— Aim of the exercise —
The copy has to match the records word for word and include no pictures.
★ ★ ★
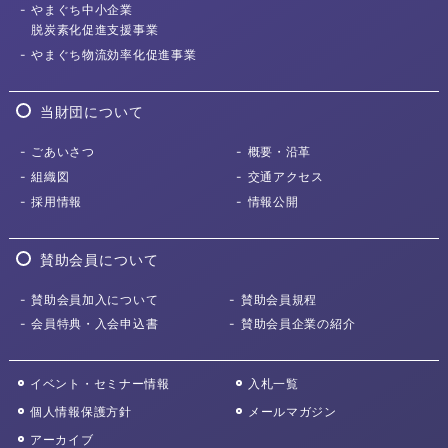
やまぐち中小企業
脱炭素化促進支援事業
やまぐち物流効率化
促進事業
当財団について
ごあいさつ
概要・沿革
組織図
交通アクセス
採用情報
情報公開
賛助会員について
賛助会員加入について
賛助会員規程
会員特典・入会申込書
賛助会員企業の紹介
イベント・セミナー情報
入札一覧
個人情報保護方針
メールマガジン
アーカイブ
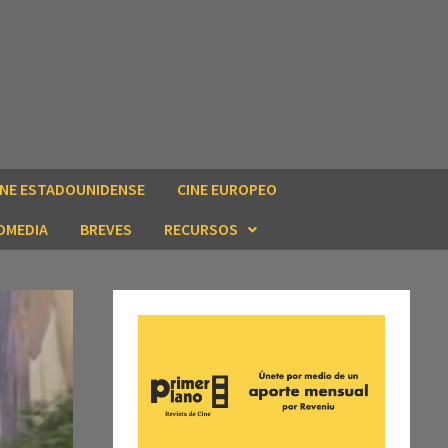
INE ESTADOUNIDENSE
CINE EUROPEO
OMEDIA
BREVES
RECURSOS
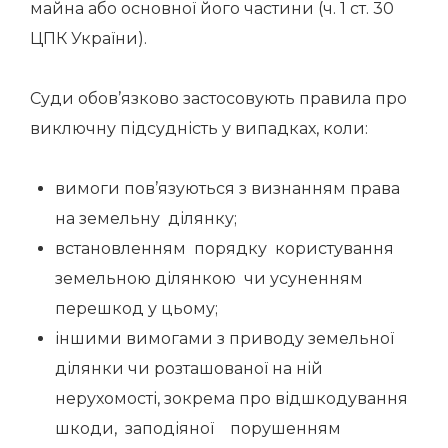
майна або основної його частини (ч. 1 ст. 30
ЦПК України).
Суди обов’язково застосовують правила про
виключну підсудність у випадках, коли:
вимоги пов’язуються з визнанням права
на земельну ділянку;
встановленням порядку користування
земельною ділянкою чи усуненням
перешкод у цьому;
іншими вимогами з приводу земельної
ділянки чи розташованої на ній
нерухомості, зокрема про відшкодування
шкоди, заподіяної порушенням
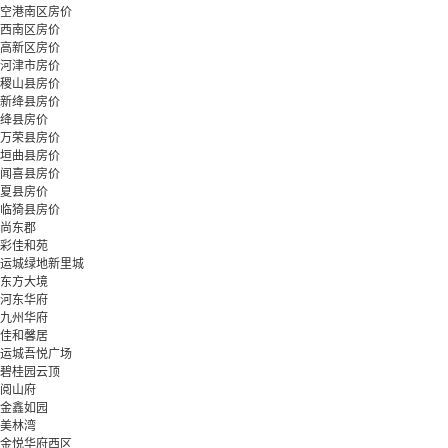
空港南区房价
西南区房价
高新区房价
河津市房价
稷山县房价
新绛县房价
绛县房价
万荣县房价
垣曲县房价
闻喜县房价
夏县房价
临猗县房价
尚东郡
彩佳和苑
运城绿地新里城
东方大境
河东华府
九州华府
佳和馨居
运城吾悦广场
碧桂园云顶
阅山府
金鑫如园
美林湾
金悦华府西区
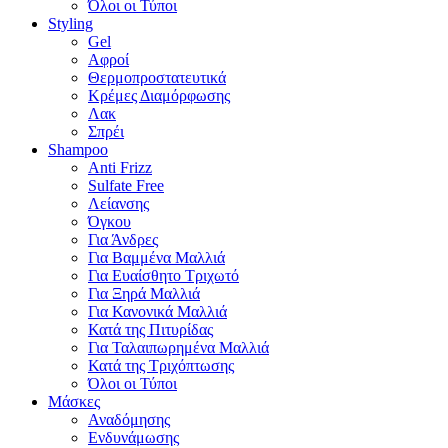
Όλοι οι Τύποι
Styling
Gel
Αφροί
Θερμοπροστατευτικά
Κρέμες Διαμόρφωσης
Λακ
Σπρέι
Shampoo
Anti Frizz
Sulfate Free
Λείανσης
Όγκου
Για Άνδρες
Για Βαμμένα Μαλλιά
Για Ευαίσθητο Τριχωτό
Για Ξηρά Μαλλιά
Για Κανονικά Μαλλιά
Κατά της Πιτυρίδας
Για Ταλαιπωρημένα Μαλλιά
Κατά της Τριχόπτωσης
Όλοι οι Τύποι
Μάσκες
Αναδόμησης
Ενδυνάμωσης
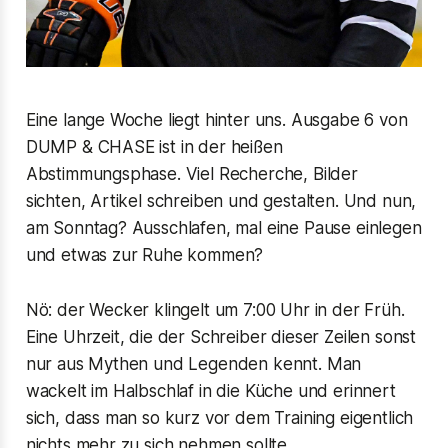
Eine lange Woche liegt hinter uns. Ausgabe 6 von
DUMP & CHASE ist in der heißen
Abstimmungsphase. Viel Recherche, Bilder
sichten, Artikel schreiben und gestalten. Und nun,
am Sonntag? Ausschlafen, mal eine Pause einlegen
und etwas zur Ruhe kommen?
Nö: der Wecker klingelt um 7:00 Uhr in der Früh.
Eine Uhrzeit, die der Schreiber dieser Zeilen sonst
nur aus Mythen und Legenden kennt. Man
wackelt im Halbschlaf in die Küche und erinnert
sich, dass man so kurz vor dem Training eigentlich
nichts mehr zu sich nehmen sollte.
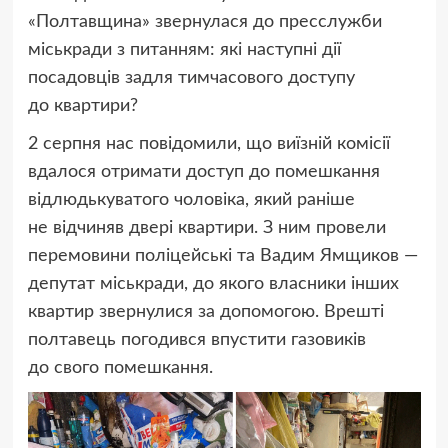
«Полтавщина» звернулася до пресслужби
міськради з питанням: які наступні дії
посадовців задля тимчасового доступу
до квартири?
2 серпня нас повідомили, що виїзній комісії
вдалося отримати доступ до помешкання
відлюдькуватого чоловіка, який раніше
не відчиняв двері квартири. З ним провели
перемовини поліцейські та Вадим Ямщиков —
депутат міськради, до якого власники інших
квартир звернулися за допомогою. Врешті
полтавець погодився впустити газовиків
до свого помешкання.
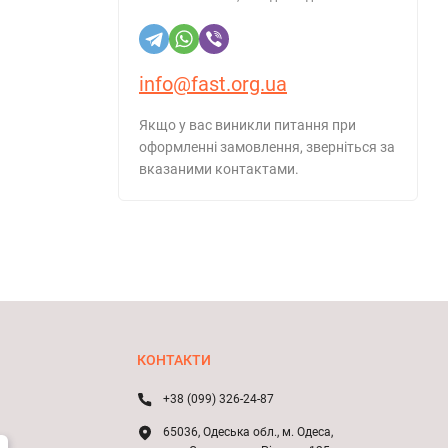
info@fast.org.ua
Якщо у вас виникли питання при
оформленні замовлення, зверніться за
вказаними контактами.
КОНТАКТИ
+38 (099) 326-24-87
65036, Одеська обл., м. Одеса,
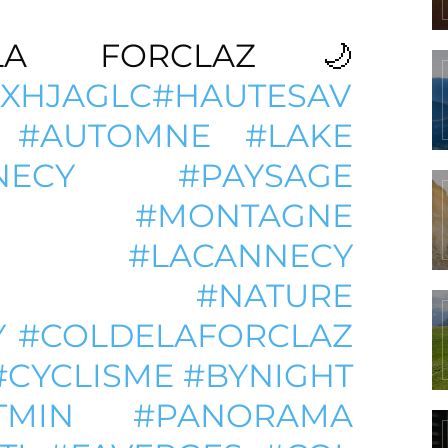
A FORCLAZ🌙
PFXHJAGLC
#HAUTESAV
#AUTOMNE
#LAKE
NECY
#PAYSAGE
#MONTAGNE
#LACANNECY
#NATURE
Y
#COLDELAFORCLAZ
#CYCLISME
#BYNIGHT
TMIN
#PANORAMA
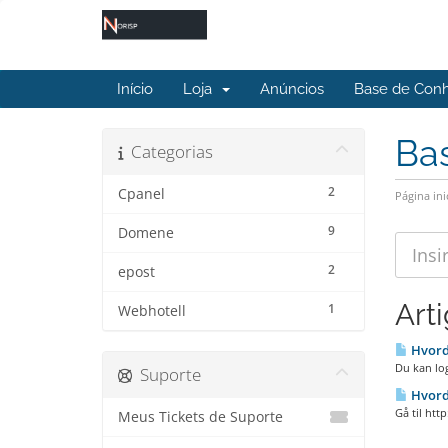
Início
Loja
Anúncios
Base de Con
Ba
Categorias
2
Cpanel
Página ini
9
Domene
2
epost
Art
1
Webhotell
Hvord
Du kan lo
Suporte
Hvorda
Gå til htt
Meus Tickets de Suporte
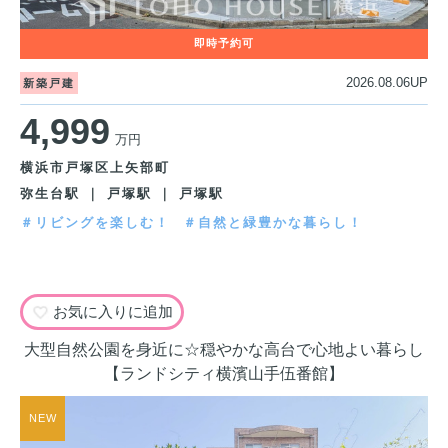
2026.08.06UP
新築戸建
4,999
万円
横浜市戸塚区上矢部町
弥生台駅 ｜ 戸塚駅 ｜ 戸塚駅
＃リビングを楽しむ！
＃自然と緑豊かな暮らし！
お気に入りに追加
大型自然公園を身近に☆穏やかな高台で心地よい暮らし
【ランドシティ横濱山手伍番館】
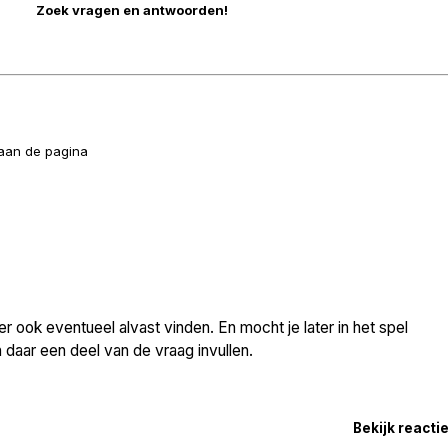
naan de pagina
 ook eventueel alvast vinden. En mocht je later in het spel
daar een deel van de vraag invullen.
Bekijk reacti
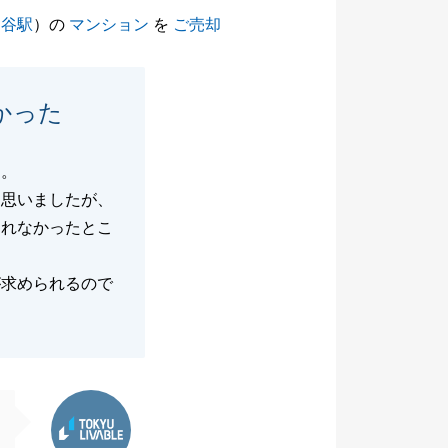
ケ谷駅
）の
マンション
を
ご売却
かった
た。
は思いましたが、
られなかったとこ
が求められるので
東急リバブル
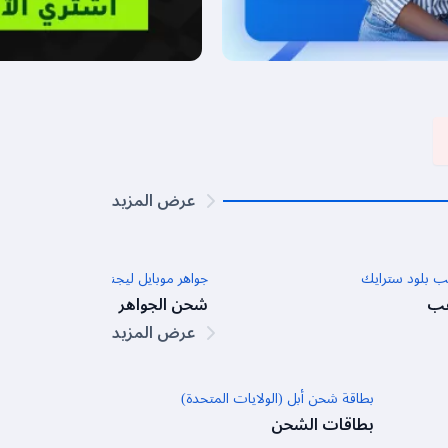
عرض المزيد
 بلود سترايك
جواهر موبايل ليجندز
ب
شحن الجواهر
عرض المزيد
بطاقة شحن أبل (الولايات المتحدة)
بطاقات الشحن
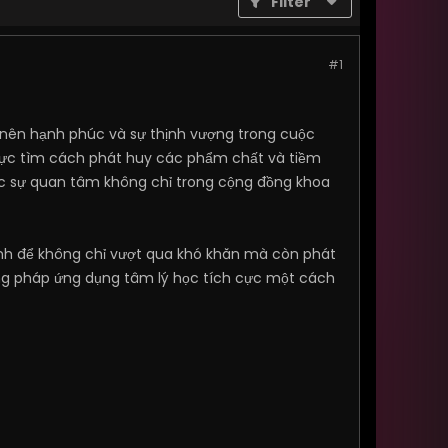
Filter
#1
 nên hạnh phúc và sự thịnh vượng trong cuộc
ch cực tìm cách phát huy các phẩm chất và tiềm
ợc sự quan tâm không chỉ trong cộng đồng khoa
ình để không chỉ vượt qua khó khăn mà còn phát
ơng pháp ứng dụng tâm lý học tích cực một cách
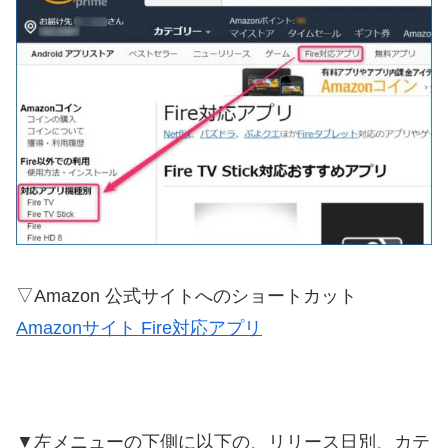
▽Amazon 公式サイトへのショートカット
Amazonサイト Fire対応アプリ
▼左メニューの下側に以下の、リリース日別、カテ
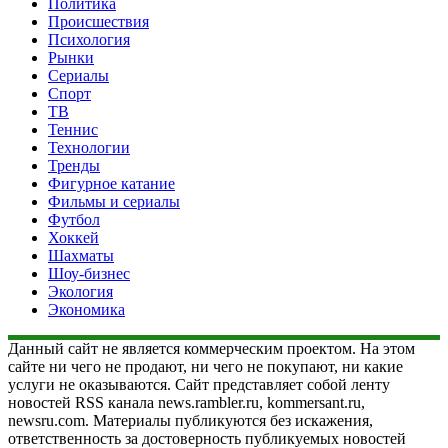
Политика
Происшествия
Психология
Рынки
Сериалы
Спорт
ТВ
Теннис
Технологии
Тренды
Фигурное катание
Фильмы и сериалы
Футбол
Хоккей
Шахматы
Шоу-бизнес
Экология
Экономика
Данный сайт не является коммерческим проектом. На этом
сайте ни чего не продают, ни чего не покупают, ни какие
услуги не оказываются. Сайт представляет собой ленту
новостей RSS канала news.rambler.ru, kommersant.ru,
newsru.com. Материалы публикуются без искажения,
ответственность за достоверность публикуемых новостей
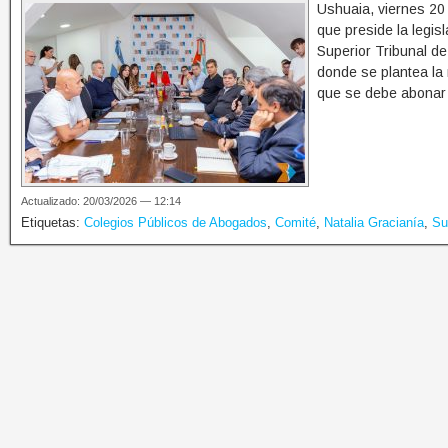
Ushuaia, viernes 20
que preside la legisl
Superior Tribunal de
donde se plantea la 
que se debe abonar
Actualizado: 20/03/2026 — 12:14
Etiquetas:
Colegios Públicos de Abogados
,
Comité
,
Natalia Gracianía
,
Su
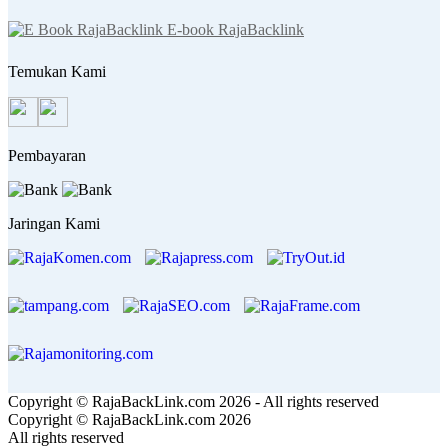
E-book RajaBacklink
Temukan Kami
Pembayaran
Jaringan Kami
Copyright © RajaBackLink.com 2026 - All rights reserved
Copyright © RajaBackLink.com 2026
All rights reserved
★ ★ ★
— Task result —
やまぐち中小企業
脱炭素化促進支援事業
やまぐち物流効率化
促進事業
当財団について
ごあいさつ
概要・沿革
組織図
交通アクセス
採用情報
情報公開
賛助会員について
賛助会員加入について
賛助会員規程
会員特典・入会申込書
賛助会員企業の紹介
イベント・セミナー情報
入札一覧
個人情報保護方針
メールマガジン
アーカイブ
INE ESTADOUNIDENSE
CINE EUROPEO
OMEDIA
BREVES
RECURSOS
майна або основної його частини (ч. 1 ст. 30
ЦПК України).
Суди обов’язково застосовують правила про
виключну підсудність у випадках, коли:
вимоги пов’язуються з визнанням права
на земельну ділянку;
встановленням порядку користування
земельною ділянкою чи усуненням
перешкод у цьому;
іншими вимогами з приводу земельної
ділянки чи розташованої на ній
нерухомості, зокрема про відшкодування
шкоди, заподіяної порушенням
空港南区房价
西南区房价
高新区房价
河津市房价
稷山县房价
新绛县房价
绛县房价
万荣县房价
垣曲县房价
闻喜县房价
夏县房价
临猗县房价
尚东郡
彩佳和苑
运城绿地新里城
东方大境
河东华府
九州华府
佳和馨居
运城吾悦广场
碧桂园云顶
阅山府
金鑫如园
美林湾
金悦华府西区
Όλοι οι Τύποι
Styling
Gel
Αφροί
Θερμοπροστατευτικά
Κρέμες Διαμόρφωσης
Λακ
Σπρέι
Shampoo
Anti Frizz
Sulfate Free
Λείανσης
Όγκου
Για Άνδρες
Για Βαμμένα Μαλλιά
Για Ευαίσθητο Τριχωτό
Για Ξηρά Μαλλιά
Για Κανονικά Μαλλιά
Κατά της Πιτυρίδας
Για Ταλαιπωρημένα Μαλλιά
Κατά της Τριχόπτωσης
Όλοι οι Τύποι
Μάσκες
Αναδόμησης
Ενδυνάμωσης
Eine lange Woche liegt hinter uns. Ausgabe 6 von
DUMP & CHASE ist in der heißen
Abstimmungsphase. Viel Recherche, Bilder
sichten, Artikel schreiben und gestalten. Und nun,
am Sonntag? Ausschlafen, mal eine Pause einlegen
und etwas zur Ruhe kommen?
Nö: der Wecker klingelt um 7:00 Uhr in der Früh.
Eine Uhrzeit, die der Schreiber dieser Zeilen sonst
nur aus Mythen und Legenden kennt. Man
wackelt im Halbschlaf in die Küche und erinnert
sich, dass man so kurz vor dem Training eigentlich
nichts mehr zu sich nehmen sollte.
«Полтавщина» звернулася до пресслужби
міськради з питанням: які наступні дії
посадовців задля тимчасового доступу
до квартири?
2 серпня нас повідомили, що виїзній комісії
вдалося отримати доступ до помешкання
відлюдькуватого чоловіка, який раніше
не відчиняв двері квартири. З ним провели
перемовини поліцейські та Вадим Ямщиков —
депутат міськради, до якого власники інших
квартир звернулися за допомогою. Врешті
полтавець погодився впустити газовиків
до свого помешкання.
info@fast.org.ua
Якщо у вас виникли питання при
оформленні замовлення, зверніться за
вказаними контактами.
КОНТАКТИ
+38 (099) 326-24-87
65036, Одеська обл., м. Одеса,
A FORCLAZ🌙
PFXHJAGLC
#HAUTESAV
#AUTOMNE
#LAKE
NECY
#PAYSAGE
#MONTAGNE
#LACANNECY
#NATURE
Y
#COLDELAFORCLAZ
#CYCLISME
#BYNIGHT
TMIN
#PANORAMA
Início
Loja
Anúncios
Base de Con
Ba
Categorias
2
Cpanel
Página ini
9
Domene
2
epost
Art
1
Webhotell
Hvord
Du kan lo
Suporte
Hvorda
Gå til htt
Meus Tickets de Suporte
2026.08.06UP
新築戸建
4,999
万円
横浜市戸塚区上矢部町
弥生台駅 ｜ 戸塚駅 ｜ 戸塚駅
＃リビングを楽しむ！
＃自然と緑豊かな暮らし！
お気に入りに追加
大型自然公園を身近に☆穏やかな高台で心地よい暮らし
【ランドシティ横濱山手伍番館】
naan de pagina
 ook eventueel alvast vinden. En mocht je later in het spel
daar een deel van de vraag invullen.
Bekijk reacti
ケ谷駅
）の
マンション
を
ご売却
かった
た。
は思いましたが、
られなかったとこ
が求められるので
東急リバブル
عرض المزيد
 بلود سترايك
جواهر موبايل ليجندز
ب
شحن الجواهر
عرض المزيد
بطاقة شحن أبل (الولايات المتحدة)
بطاقات الشحن
Filter
#1
 nên hạnh phúc và sự thịnh vượng trong cuộc
ch cực tìm cách phát huy các phẩm chất và tiềm
ợc sự quan tâm không chỉ trong cộng đồng khoa
ình để không chỉ vượt qua khó khăn mà còn phát
ơng pháp ứng dụng tâm lý học tích cực một cách
▽Amazon 公式サイトへのショートカット
Amazonサイト Fire対応アプリ
▼左メニューの下側に以下の、リリース日別、カテ
Политика
Происшествия
Психология
Рынки
Сериалы
Спорт
ТВ
Теннис
Технологии
Тренды
Фигурное катание
Фильмы и сериалы
Футбол
Хоккей
Шахматы
Шоу-бизнес
Экология
Экономика
Данный сайт не является коммерческим проектом. На этом
сайте ни чего не продают, ни чего не покупают, ни какие
услуги не оказываются. Сайт представляет собой ленту
новостей RSS канала news.rambler.ru, kommersant.ru,
newsru.com. Материалы публикуются без искажения,
ответственность за достоверность публикуемых новостей
Ushuaia, viernes 20
que preside la legisl
Superior Tribunal de
donde se plantea la 
que se debe abonar
Actualizado: 20/03/2026 — 12:14
Etiquetas:
Colegios Públicos de Abogados
,
Comité
,
Natalia Gracianía
,
Su
E-book RajaBacklink
Temukan Kami
Pembayaran
Jaringan Kami
Copyright © RajaBackLink.com 2026 - All rights reserved
Copyright © RajaBackLink.com 2026
All rights reserved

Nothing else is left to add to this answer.